§ **Reading passage**
** Start **

Astronomers have detected the longest-lasting gamma-ray burst ever recorded, a colossal cosmic explosion that persisted for seven hours. The event, named GRB 250702B, challenges conventional understanding of how these powerful bursts are created and points to a rare and violent stellar death.
The signal, which traveled across the universe before reaching Earth, has prompted scientists to propose a new model for the destruction of a star, involving a black hole consuming its companion from the inside out.
Key Takeaways
- A gamma-ray burst designated GRB 250702B lasted for approximately seven hours (25,000 seconds), making it the longest ever observed.
- The duration far exceeds typical GRBs, which usually last from a few seconds to several minutes.
- Scientists propose a new origin theory: a 'helium merger,' where a black hole consumes an orbiting helium star.
- The discovery was made by combining data from five space telescopes, including NASA's Fermi Gamma-ray Space Telescope.
An Unprecedented Cosmic Signal
In early 2025, a series of alerts flagged an unusual event in the distant universe. Space telescopes designed to scan the sky for high-energy radiation detected a powerful flash of gamma rays. But this was no ordinary signal. Instead of fading after a few minutes, the burst continued for hours.
The event, GRB 250702B, was monitored by a global network of observatories. By combining data, researchers confirmed its staggering duration of nearly 25,000 seconds. This is significantly longer than the previous record-holder, which lasted around 15,000 seconds. Most gamma-ray bursts, or GRBs, are over in less than two minutes.

** End **

§ **Written exercise 1**
According to the gamma-ray burst article, how many space telescopes supplied the data that led to the discovery?
§ **Written exercise 2**
Reproduce verbatim everything in the records from their first line down to the line containing "line at (351, 576): solid -> dashed".
The records have no connection to the gamma-ray burst article.

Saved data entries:
** Start **

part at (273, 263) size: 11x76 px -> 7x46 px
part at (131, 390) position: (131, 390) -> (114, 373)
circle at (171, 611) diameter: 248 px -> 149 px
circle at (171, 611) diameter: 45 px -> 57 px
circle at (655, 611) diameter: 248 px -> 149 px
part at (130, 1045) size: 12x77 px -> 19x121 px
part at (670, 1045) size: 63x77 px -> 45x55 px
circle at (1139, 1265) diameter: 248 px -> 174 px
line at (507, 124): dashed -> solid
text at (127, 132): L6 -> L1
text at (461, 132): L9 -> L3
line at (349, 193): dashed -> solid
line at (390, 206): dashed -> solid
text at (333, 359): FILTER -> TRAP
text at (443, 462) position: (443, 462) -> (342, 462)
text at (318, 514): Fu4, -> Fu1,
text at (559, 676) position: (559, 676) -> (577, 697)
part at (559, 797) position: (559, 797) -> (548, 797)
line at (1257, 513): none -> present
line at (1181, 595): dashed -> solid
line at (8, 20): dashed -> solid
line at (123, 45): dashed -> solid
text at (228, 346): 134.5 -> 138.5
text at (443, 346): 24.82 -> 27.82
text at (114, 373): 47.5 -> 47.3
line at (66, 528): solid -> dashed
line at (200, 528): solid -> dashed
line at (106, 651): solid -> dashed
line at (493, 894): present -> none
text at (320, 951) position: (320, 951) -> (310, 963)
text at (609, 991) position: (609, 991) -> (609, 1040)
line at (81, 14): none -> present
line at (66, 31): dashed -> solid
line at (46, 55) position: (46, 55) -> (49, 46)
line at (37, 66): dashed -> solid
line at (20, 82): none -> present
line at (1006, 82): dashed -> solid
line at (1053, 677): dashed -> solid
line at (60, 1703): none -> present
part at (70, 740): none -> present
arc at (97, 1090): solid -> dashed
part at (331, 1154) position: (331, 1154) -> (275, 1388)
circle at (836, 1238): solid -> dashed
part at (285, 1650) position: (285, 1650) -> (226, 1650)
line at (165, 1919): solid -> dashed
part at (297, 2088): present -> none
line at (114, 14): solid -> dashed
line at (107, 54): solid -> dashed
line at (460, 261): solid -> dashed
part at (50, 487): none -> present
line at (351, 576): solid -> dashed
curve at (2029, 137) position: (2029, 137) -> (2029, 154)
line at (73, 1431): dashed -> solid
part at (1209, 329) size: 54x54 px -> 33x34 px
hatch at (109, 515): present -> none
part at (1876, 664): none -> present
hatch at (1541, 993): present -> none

** End **

§ **Output 1**
Five.

§ **Output 2**
part at (273, 263) size: 11x76 px -> 7x46 px
part at (131, 390) position: (131, 390) -> (114, 373)
circle at (171, 611) diameter: 248 px -> 149 px
circle at (171, 611) diameter: 45 px -> 57 px
circle at (655, 611) diameter: 248 px -> 149 px
part at (130, 1045) size: 12x77 px -> 19x121 px
part at (670, 1045) size: 63x77 px -> 45x55 px
circle at (1139, 1265) diameter: 248 px -> 174 px
line at (507, 124): dashed -> solid
text at (127, 132): L6 -> L1
text at (461, 132): L9 -> L3
line at (349, 193): dashed -> solid
line at (390, 206): dashed -> solid
text at (333, 359): FILTER -> TRAP
text at (443, 462) position: (443, 462) -> (342, 462)
text at (318, 514): Fu4, -> Fu1,
text at (559, 676) position: (559, 676) -> (577, 697)
part at (559, 797) position: (559, 797) -> (548, 797)
line at (1257, 513): none -> present
line at (1181, 595): dashed -> solid
line at (8, 20): dashed -> solid
line at (123, 45): dashed -> solid
text at (228, 346): 134.5 -> 138.5
text at (443, 346): 24.82 -> 27.82
text at (114, 373): 47.5 -> 47.3
line at (66, 528): solid -> dashed
line at (200, 528): solid -> dashed
line at (106, 651): solid -> dashed
line at (493, 894): present -> none
text at (320, 951) position: (320, 951) -> (310, 963)
text at (609, 991) position: (609, 991) -> (609, 1040)
line at (81, 14): none -> present
line at (66, 31): dashed -> solid
line at (46, 55) position: (46, 55) -> (49, 46)
line at (37, 66): dashed -> solid
line at (20, 82): none -> present
line at (1006, 82): dashed -> solid
line at (1053, 677): dashed -> solid
line at (60, 1703): none -> present
part at (70, 740): none -> present
arc at (97, 1090): solid -> dashed
part at (331, 1154) position: (331, 1154) -> (275, 1388)
circle at (836, 1238): solid -> dashed
part at (285, 1650) position: (285, 1650) -> (226, 1650)
line at (165, 1919): solid -> dashed
part at (297, 2088): present -> none
line at (114, 14): solid -> dashed
line at (107, 54): solid -> dashed
line at (460, 261): solid -> dashed
part at (50, 487): none -> present
line at (351, 576): solid -> dashed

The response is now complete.